O relógio do tempo ou o tempo do relógio?
Somos quem somos porque nos conhecemos e situamos, não só no espaço, enquanto seres corpóreos, como no tempo. Os limites do espaço e do tempo definem o contexto em que cada um deve realizar-se, porque embora não sejamos do mundo, estamos no mundo, não é meta mas é caminho.
Se quanto ao espaço não se levantam grande dúvidas, apesar de ser interessante a ideia de ubiquidade como poder de um super-herói, o tempo parece ser uma dimensão mais ao nosso alcance de vir a ser manipulada. Os relógios, pouco a pouco, deixaram de servir apenas para medir o tempo e coordenar uma vida em sociedade pois, aliando-se à imprescindível agenda onde tudo o que acontece tem de estar marcado, tornaram-se os ditadores do tempo.
Se à ilusão de domínio sobre o tempo juntarmos o mito da perfeição e da excelência, temos um ângulo de visão interessante sobre a sociedade e a nossa vida quotidiana.
Quem nunca teve respostas “é para ontem” sobre um prazo a cumprir? Quantos anúncios publicitários ou lemas de empresas se reduzem à associação da rapidez e da excelência? Que dizer da conceção pós-modernista do culto da imagem do ser humano sempre jovem e belo?
Envolvidos no ritmo acelerado do desenvolvimento constante, passamos a considerar um direito pessoal conquistado a satisfação imediata. As inovações tecnológicas na área da comunicação permanente e em tempo real criaram-nos a ilusão de que tudo está ao alcance de um clique e alguns segundos, no pior dos cenários, dias, se vier do outro lado do mundo. No fundo, já não sabemos dar tempo ao tempo… tudo o que não for movimento, eficácia, rapidez… é um desperdício de tempo. A partir do momento em que “tempo é dinheiro” parece que deixou de ser politicamente correto o ócio, o tempo em família, a religião, o prazer de se saborear cada momento que não seja economicamente produtivo. Até o lazer passou a ser medido pela fruição veloz do maior número de espetáculos, festas, concertos, saídas, bebidas, etc… em que tudo é rápido e “top”.
Quando nos deparamos com situações problemáticas procuramos aplicar a mesma receita: rapidez e excelência.
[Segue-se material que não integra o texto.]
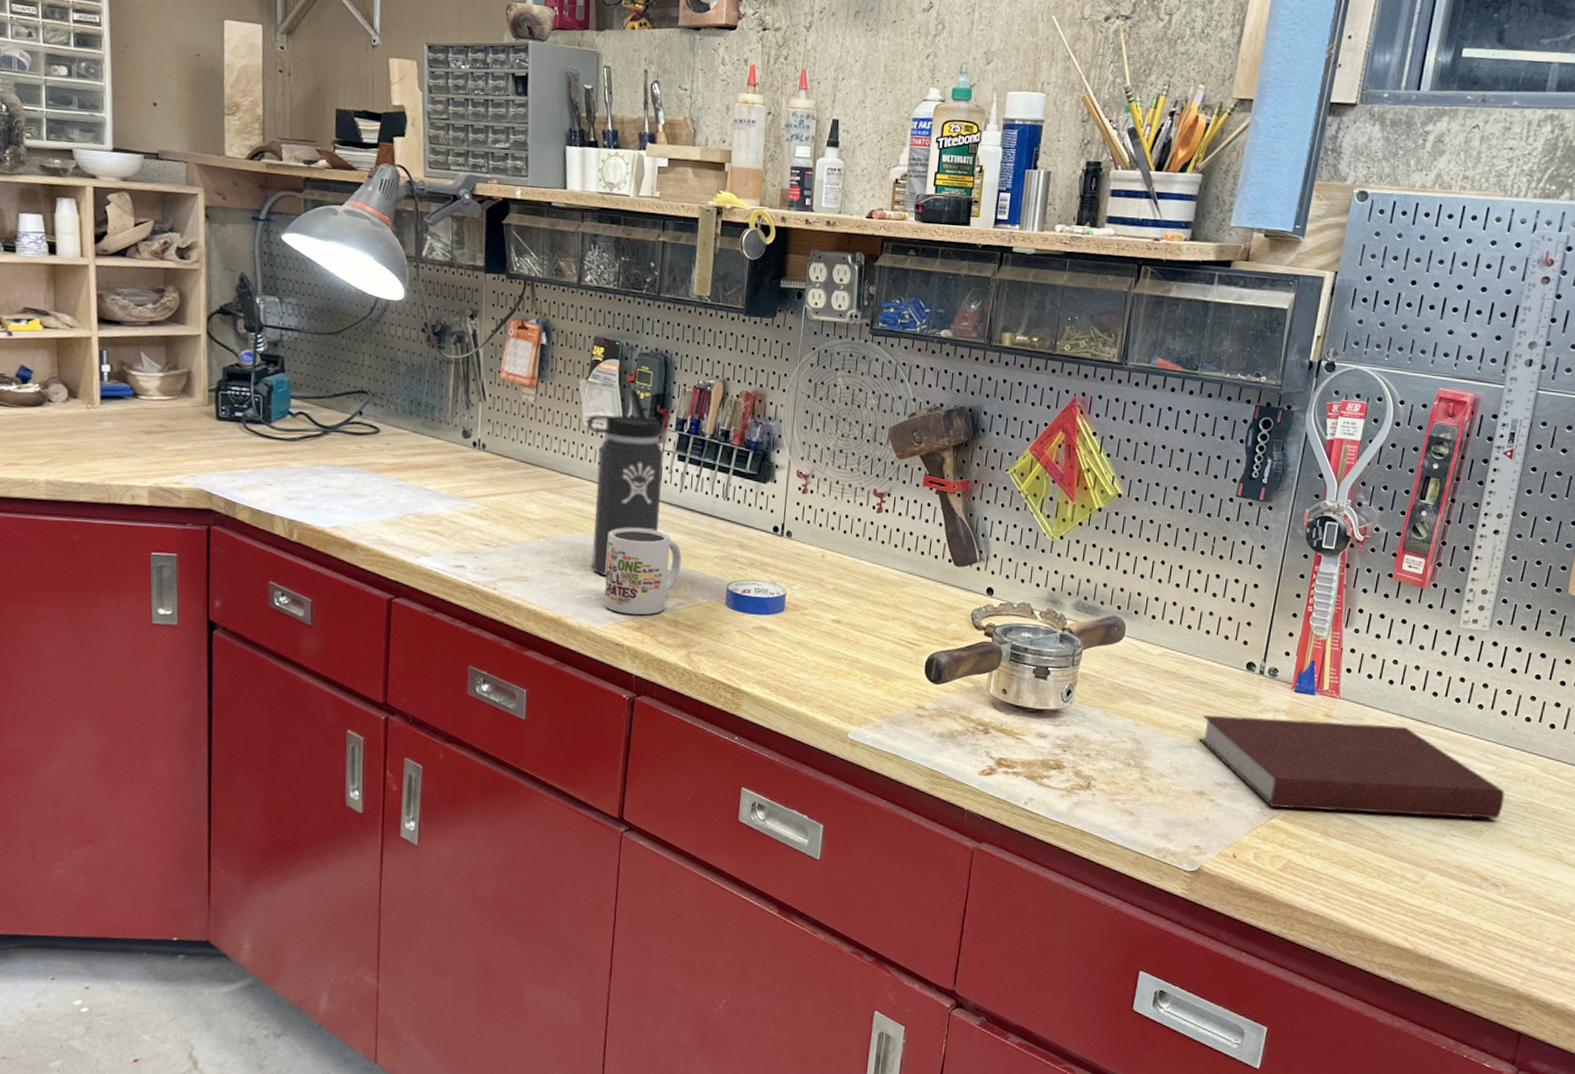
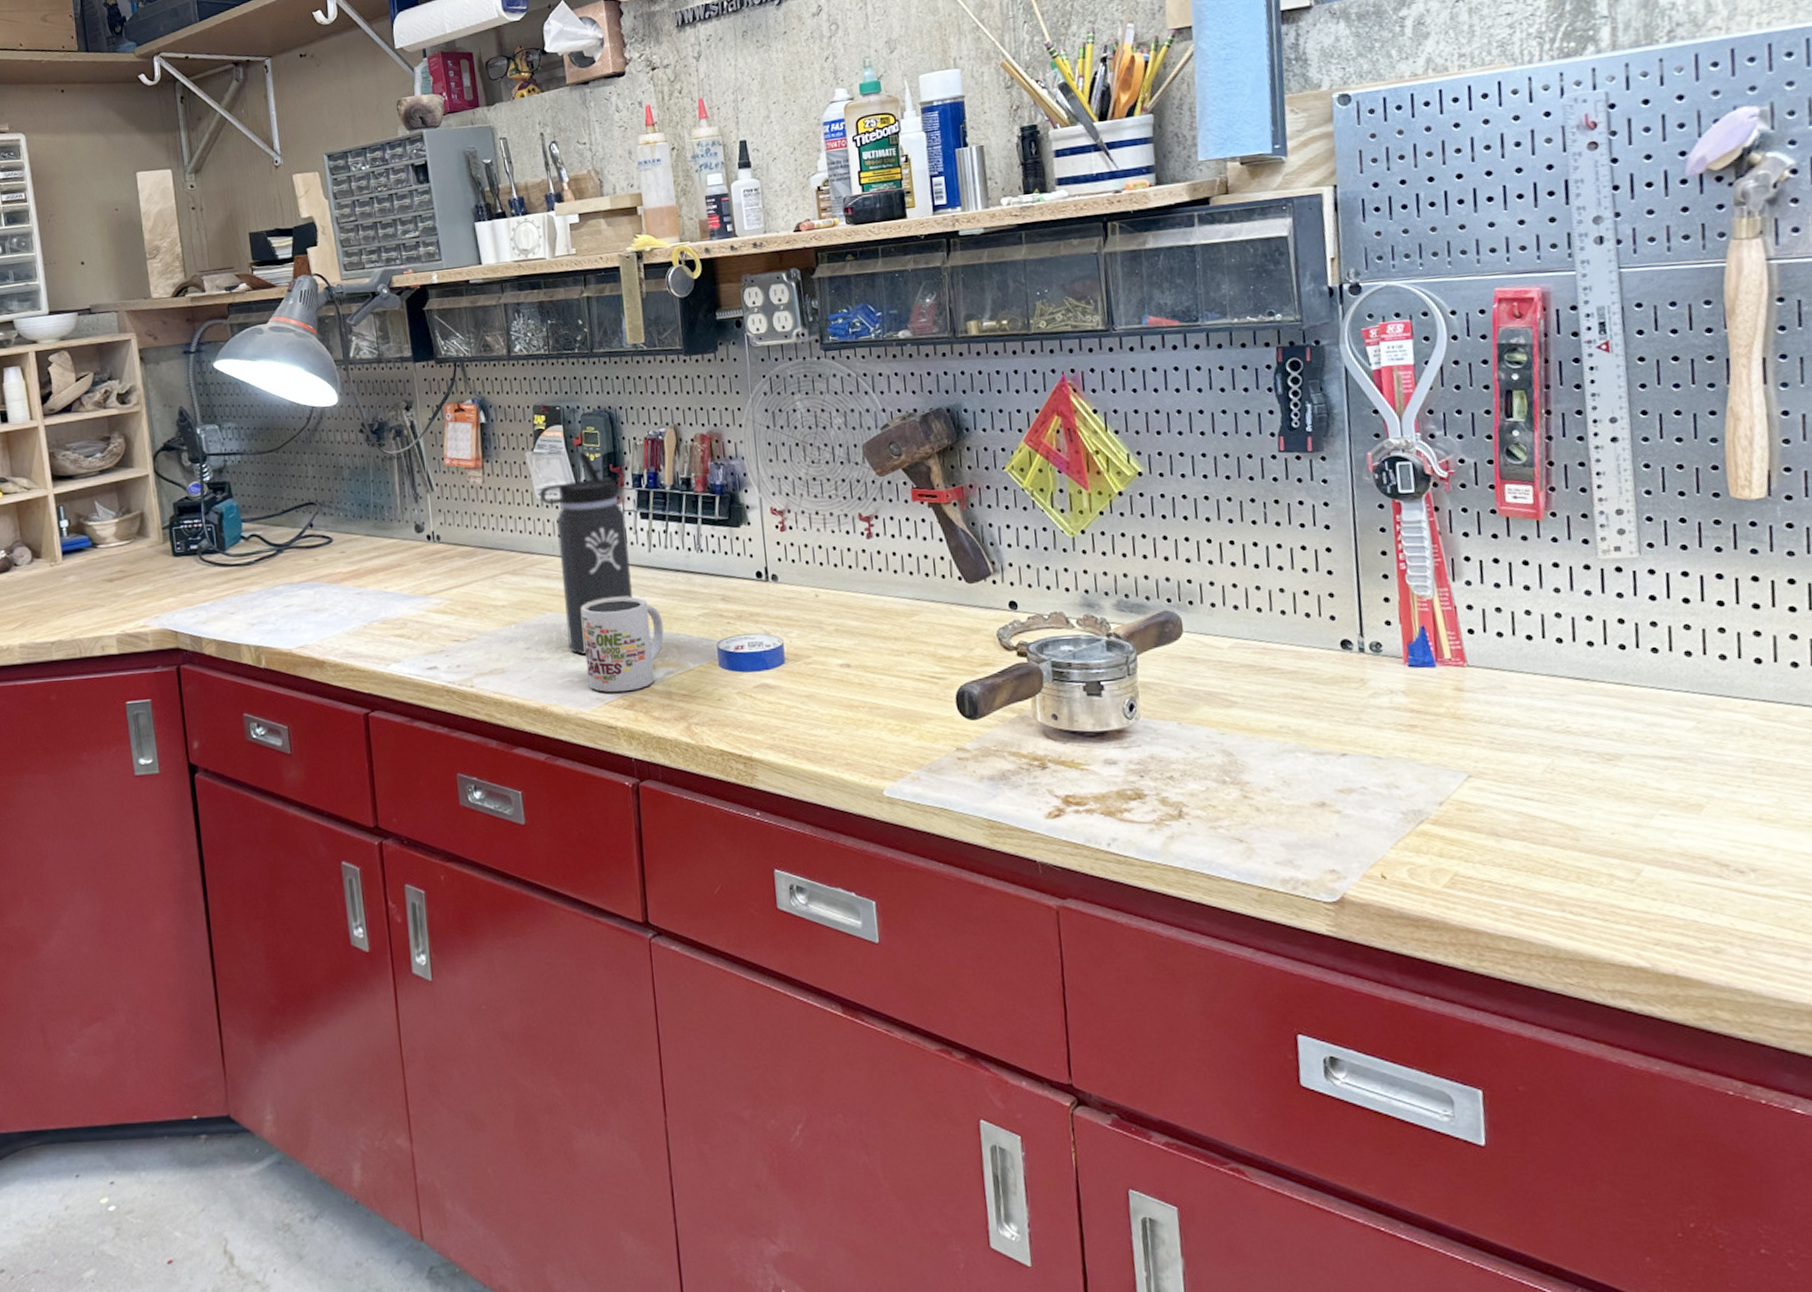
notebook: present [1199,715,1505,819] -> none [1301,688,1721,810]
A frustração resultante pode ser grande, traumatizante e até depressiva… porque é preciso saber dar tempo ao tempo para curar feridas, recuperar forças, redescobrir o caminho, criar laços… viver!
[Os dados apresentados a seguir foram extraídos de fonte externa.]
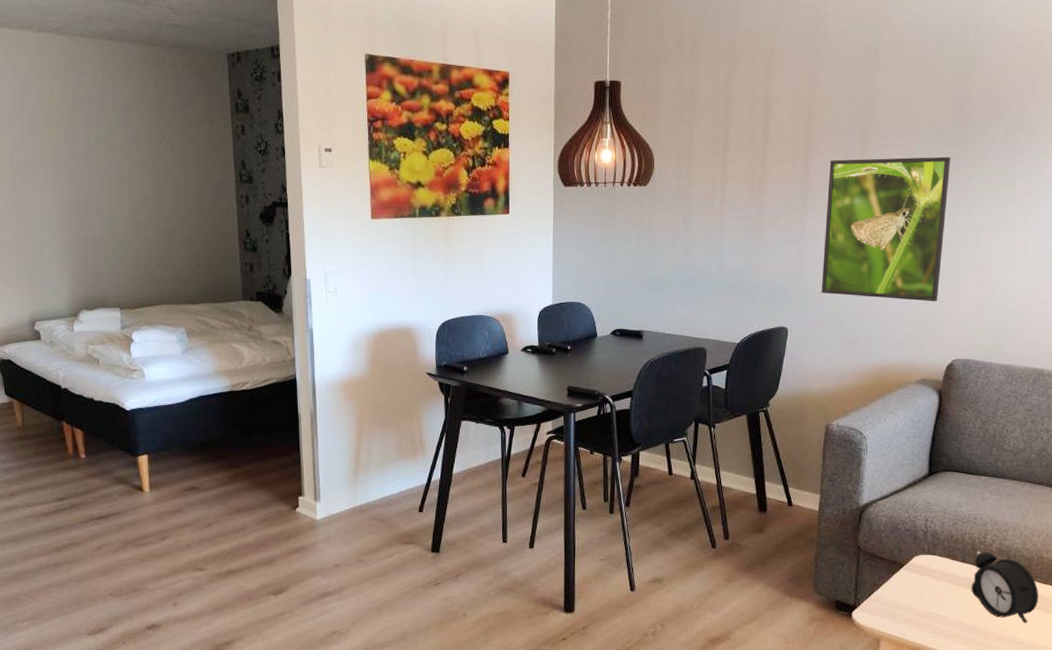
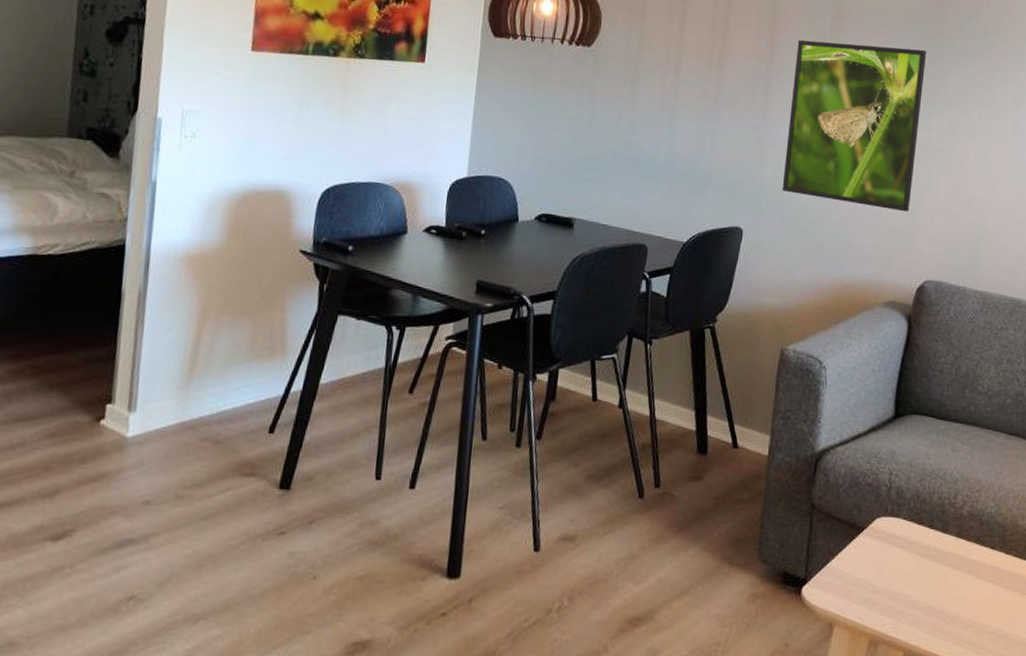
alarm clock: present [971,551,1039,623] -> none [938,514,1014,608]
Se olharmos a sociedade e as suas crises mais recentes pelo mesmo prisma, conseguimos perceber que há soluções que precisam de tempo. Não há satisfação imediata possível numa solução milagrosa para a crise que atravessamos. O drama dos refugiados não se resolve com rapidez e excelência. Deve-se procurar remediar no menor tempo possível, mas a solução passará sempre por uma mudança de mentalidade que leva o seu tempo. Tempo para todos percebermos que talvez chegamos ao ponto em que, na ideologia de uns ou no sistema económico de outros, todos estamos convencidos de que, por um lado, detemos a verdade absoluta, e por outro, não nos apercebemos que quer uns quer outros passaram a estar ao serviço de interesses instalados.